And so it begins...
The Gift to be Simple: Songs, Dances and Rituals of the American Shakers (1940) by Edward Deming Andrews
The first Shaker "songs" were wordless tunes. In their meetings at Manchester, on board the ship "Mariah" which took them to America, and at the early preaching stations in the new world, the Believers had n hymns, anthems or spiritual songs expressive of their new-born faith. Taboo were the songs they were accustomed to sing: the anthems of the established sects, the "carnal" verses of British marches, hunting songs, popular ballads and other secular compositions. Singing was either a droning of fragments from the psalms, a babble of "unknown tongues," shouts and outcries of "ho, ho," "halleluiah," etc., or such random sing-song as "do, do, diddle, do" and "too-ral-loo." [p.9]
It is from this book that Jerome Rothenberg selects a piece to include in his 1985 updated edition of
Technicians of the Sacred. He adds to the "sounds" section an 1847 Shaker song (Ah pe-an t-as ke t-an te loo) composed of non-English vocables. Rothenberg sets the Shaker song next to songs with Navajo and an Australian Aborigine origins. Fair enough in the context of cross-cultural ethnopoetics.
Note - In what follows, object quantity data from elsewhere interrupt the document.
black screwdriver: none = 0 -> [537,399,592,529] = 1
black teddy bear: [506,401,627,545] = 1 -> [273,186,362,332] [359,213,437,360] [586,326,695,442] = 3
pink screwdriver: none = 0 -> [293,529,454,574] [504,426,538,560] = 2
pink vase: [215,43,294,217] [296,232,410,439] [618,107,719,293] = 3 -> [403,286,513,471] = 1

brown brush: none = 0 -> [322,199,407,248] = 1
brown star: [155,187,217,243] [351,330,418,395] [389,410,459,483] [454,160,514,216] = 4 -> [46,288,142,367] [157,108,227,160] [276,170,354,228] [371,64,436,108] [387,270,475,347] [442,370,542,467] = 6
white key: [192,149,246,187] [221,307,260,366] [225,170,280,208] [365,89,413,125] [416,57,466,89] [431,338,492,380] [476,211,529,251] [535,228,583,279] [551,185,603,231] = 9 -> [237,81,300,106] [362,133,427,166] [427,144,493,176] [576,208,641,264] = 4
In the commentary he doesn't quite lead us astray but neither does he elaborate at any length on the actual origins of the Shaker song, gift of Indian spirits. He begins by taking Andrews's first sentence (drops by the way the quotation marks around "songs") on page 9 and threads to it a passage from page 29. He does indicate the ellipsis in his quotation from Andrews:
"The first Shaker songs were wordless tunes ... [&] were received from Indian spirits or from the shades of Eskimos, Negroes, Abyssinians, Hottentots, Chinese and other races in search of salvation. Squaw songs, and occasionally a papoose song, were common. When Indian spirits came into the Shaker Church, the instruments would become so 'possessed' that they sang Indian songs, whooped, danced and behaved generally in the manner of 'savages'" (Andrews, p. 29).
It is Rothenberg who places quotation marks around 'savages'. They are absent in Andrews.
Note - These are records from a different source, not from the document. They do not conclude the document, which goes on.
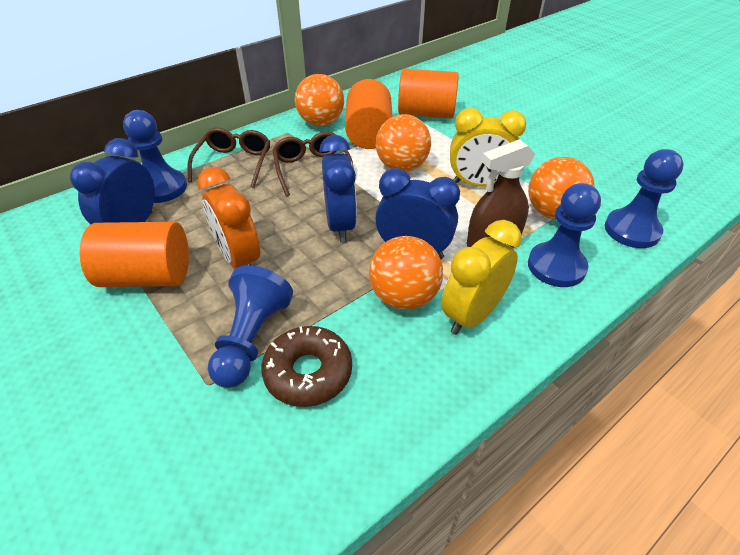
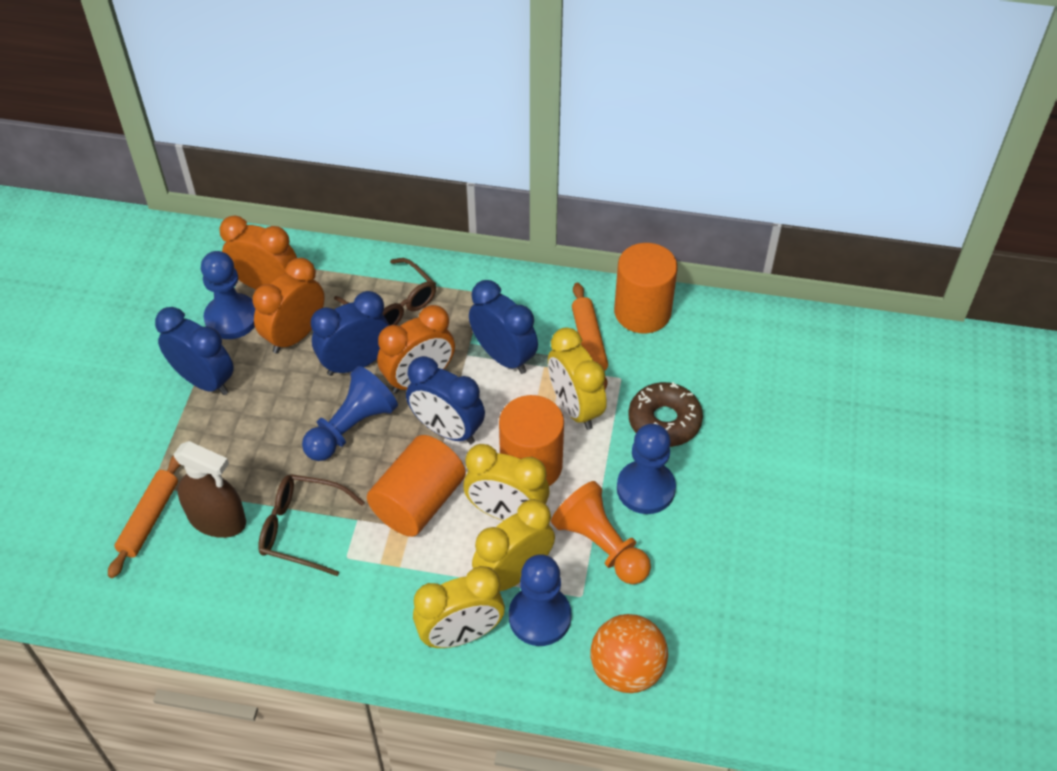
blue clock: [70,138,155,225] [320,135,357,242] [375,168,460,259] = 3 -> [155,307,234,395] [311,291,390,376] [406,356,485,444] [469,280,538,374] = 4
orange ball: [295,74,344,126] [369,236,443,310] [376,114,431,172] [528,157,595,220] = 4 -> [590,614,668,693] = 1
orange clock: [197,167,260,268] = 1 -> [220,216,297,289] [253,258,325,354] [377,305,455,394] = 3
orange pawn: none = 0 -> [551,481,651,584] = 1
orange rolling pin: none = 0 -> [108,455,181,578] [572,283,608,390] = 2
yellow clock: [441,220,522,335] [450,108,526,187] = 2 -> [413,566,505,648] [463,444,550,521] [472,499,555,592] [548,327,607,430] = 4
During the period of the so-called "manifestations" many "native" songs were received from Indian spirits or from the shades of Eskimos, Negroes, Abyssinians, Hottentots, Chinese and other races in search of salvation (note 49). Squaw songs, and occasionally a papoose song, were common. When Indian spirits came into the Shaker Church, the instruments would become so "possessed" that they sang Indian songs, whooped, danced and behaved generally in the manner of savages.
Note 49 reads:
The Shakers believed that the souls of the dead wandered about until they were converted and entered the Shaker heaven, a celestial community of stately spiritual buildings, gardens of delicious fruits and beautiful trees and flowers. The spirits of departed Believers held intimate communion with mortals who were already traveling the way of regeneration or resurrection. Through such psychic attunement, heavenly songs, melodies and messages could be imparted, and sensitive Shaker instruments could in turn envisage, and hear the voices of, the heavenly saints.
Rothenberg appends the following comment to his quotation from Andrews: "As such, they [these gift songs from Indian spirits] show the kind of connection between ideological & formal innovation that has characterized many movements-of-recovery, past & present." To which we append this observation from Andrews:
Usually, at the beginning of the meeting, the rounds and marches were ceremoniously performed; but as we shall see, orderly services sometimes turned into what was called "a quick meeting," or "Shaker high," when dancing would return to its earlier, the "back" or "promiscuous" form, and the singing, regardless of spectators, partake of a substance and quality not provided for in the printed hymnals.
From one collector, Rothenberg, to another, Andrews, we receive gifts when we track the sources through their material spaces, spirits notwithstanding. It is our own sort of salvation through sound.